一つは人型の、けれどもトンガリお耳と細長い尻尾を持っています。
一つは獣型です。四つ脚で人型の影と寄り添う様に並んでいます。
三巳はその内の獣型の方を見て、ビックリ飛び上がりました。大きなお目々も飛び出しそうな程ビックリしています。
「母ちゃんが小っちゃい!?
母ちゃん縮んでる!赤ちゃんになっちゃったのか!?」
小さな別の生き物に変身しているものと思っていたのに、見えたその姿は母獣そのものだったのです。
神狼を彷彿とさせる神々しい白銀の毛並み。なのにサイズは大型犬程度。ネルビーより少し大きい程度です。

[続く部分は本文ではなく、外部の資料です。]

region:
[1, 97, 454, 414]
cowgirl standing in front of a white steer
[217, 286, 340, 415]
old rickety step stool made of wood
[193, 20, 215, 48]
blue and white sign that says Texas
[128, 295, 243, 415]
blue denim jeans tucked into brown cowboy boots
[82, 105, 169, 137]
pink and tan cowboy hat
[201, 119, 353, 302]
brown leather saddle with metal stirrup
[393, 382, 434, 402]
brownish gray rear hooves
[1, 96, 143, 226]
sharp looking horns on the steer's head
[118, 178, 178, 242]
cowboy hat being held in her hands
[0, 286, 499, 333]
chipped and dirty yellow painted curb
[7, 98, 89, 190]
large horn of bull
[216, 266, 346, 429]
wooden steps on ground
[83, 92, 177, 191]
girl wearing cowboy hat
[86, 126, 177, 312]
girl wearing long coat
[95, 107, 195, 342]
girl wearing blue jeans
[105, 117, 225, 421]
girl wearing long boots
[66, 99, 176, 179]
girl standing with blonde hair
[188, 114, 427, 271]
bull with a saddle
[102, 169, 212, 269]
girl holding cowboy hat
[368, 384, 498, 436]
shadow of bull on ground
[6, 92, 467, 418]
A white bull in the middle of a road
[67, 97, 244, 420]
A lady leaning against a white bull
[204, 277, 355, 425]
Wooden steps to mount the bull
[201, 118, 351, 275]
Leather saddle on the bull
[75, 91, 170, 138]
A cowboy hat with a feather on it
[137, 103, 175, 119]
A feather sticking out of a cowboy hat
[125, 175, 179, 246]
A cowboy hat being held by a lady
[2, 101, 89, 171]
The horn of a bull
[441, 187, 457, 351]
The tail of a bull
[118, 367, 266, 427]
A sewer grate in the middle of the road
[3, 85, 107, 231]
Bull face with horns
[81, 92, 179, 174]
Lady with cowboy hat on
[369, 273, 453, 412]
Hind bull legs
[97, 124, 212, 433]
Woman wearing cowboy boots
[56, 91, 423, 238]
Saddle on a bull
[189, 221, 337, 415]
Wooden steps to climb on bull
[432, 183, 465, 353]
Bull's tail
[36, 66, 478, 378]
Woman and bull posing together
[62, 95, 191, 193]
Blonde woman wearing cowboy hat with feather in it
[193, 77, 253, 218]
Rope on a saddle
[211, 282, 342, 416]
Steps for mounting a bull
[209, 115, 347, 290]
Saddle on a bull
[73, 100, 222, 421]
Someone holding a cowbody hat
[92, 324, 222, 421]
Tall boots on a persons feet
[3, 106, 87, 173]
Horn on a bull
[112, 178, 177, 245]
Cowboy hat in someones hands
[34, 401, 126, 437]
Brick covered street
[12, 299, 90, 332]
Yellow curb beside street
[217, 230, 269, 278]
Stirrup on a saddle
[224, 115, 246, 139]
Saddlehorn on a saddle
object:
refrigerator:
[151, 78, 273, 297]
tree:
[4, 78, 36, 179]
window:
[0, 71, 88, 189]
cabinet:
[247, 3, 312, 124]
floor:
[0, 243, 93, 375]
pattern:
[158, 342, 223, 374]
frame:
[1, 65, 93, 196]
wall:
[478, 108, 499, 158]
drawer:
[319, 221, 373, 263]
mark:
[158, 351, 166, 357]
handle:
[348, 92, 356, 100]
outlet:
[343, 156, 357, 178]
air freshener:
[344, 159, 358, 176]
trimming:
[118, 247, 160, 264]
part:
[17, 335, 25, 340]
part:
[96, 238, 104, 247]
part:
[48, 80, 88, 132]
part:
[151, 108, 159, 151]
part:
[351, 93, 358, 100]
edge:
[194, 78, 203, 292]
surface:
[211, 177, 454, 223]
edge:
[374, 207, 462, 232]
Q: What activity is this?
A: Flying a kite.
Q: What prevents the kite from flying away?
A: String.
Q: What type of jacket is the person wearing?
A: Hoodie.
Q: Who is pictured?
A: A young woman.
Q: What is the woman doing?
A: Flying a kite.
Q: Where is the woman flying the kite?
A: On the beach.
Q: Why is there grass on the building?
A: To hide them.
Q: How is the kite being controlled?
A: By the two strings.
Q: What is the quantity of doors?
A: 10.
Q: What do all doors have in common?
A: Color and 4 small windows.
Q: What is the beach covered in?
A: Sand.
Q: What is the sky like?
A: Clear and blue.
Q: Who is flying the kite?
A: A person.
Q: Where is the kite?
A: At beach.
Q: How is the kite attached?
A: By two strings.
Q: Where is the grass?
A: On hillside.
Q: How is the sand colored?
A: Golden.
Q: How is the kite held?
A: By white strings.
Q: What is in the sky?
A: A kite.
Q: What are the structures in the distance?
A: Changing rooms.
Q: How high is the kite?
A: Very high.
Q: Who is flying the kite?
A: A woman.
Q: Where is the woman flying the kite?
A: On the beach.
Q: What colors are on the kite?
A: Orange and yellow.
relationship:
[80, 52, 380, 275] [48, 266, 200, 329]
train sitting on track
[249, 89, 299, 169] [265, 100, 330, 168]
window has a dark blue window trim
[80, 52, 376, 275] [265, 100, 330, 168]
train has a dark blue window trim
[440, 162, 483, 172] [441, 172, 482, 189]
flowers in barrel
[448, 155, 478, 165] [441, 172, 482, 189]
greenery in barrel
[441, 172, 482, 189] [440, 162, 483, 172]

三巳の心の叫びが聞こえた母獣は、耳をピコンと立たせて片眉をピクリと上げました。そして歩く速度を急速に速めたと思うと、あっという間に三巳の前までやってきました。
『阿呆。身体の大きさを変化させているだけだ。三巳にも出来様』
母獣は開けた場所に着くなり一瞬にして元のサイズに戻り、大きな大きな爪で器用に三巳を摘み上げました。
寝耳に水。おおよそ考えもしなかった事象に、三巳は目を点にしてパチクリします。
「へ?」
気の抜けた間抜けな声を漏らした三巳は、途端に今まで思いもつかなかった自分が恥ずかしくなり、足先から頭の天辺にかけて全身を赤く染め上げました。ここにきて、小さくなるのに他の生き物に変身する必要が無かった事に漸く気付いたのです。
「あら、うふふ。真っ赤な三巳も可愛いっ。
でも私はワンコの三巳もとっても大好きよ」
リリはそんな三巳の心の内を見透かし、コロコロ可愛らしく笑いながら慈愛の目で慰めました。
「そ、そうだよなっ。変身は変身で楽しいしなっ。結果オーライだっ」
単純な三巳は簡単に慰められました。
そんな娘の様子を、母獣は慈愛の目で……見ていませんでした。半眼です。何か言いたげな半眼で見ていました。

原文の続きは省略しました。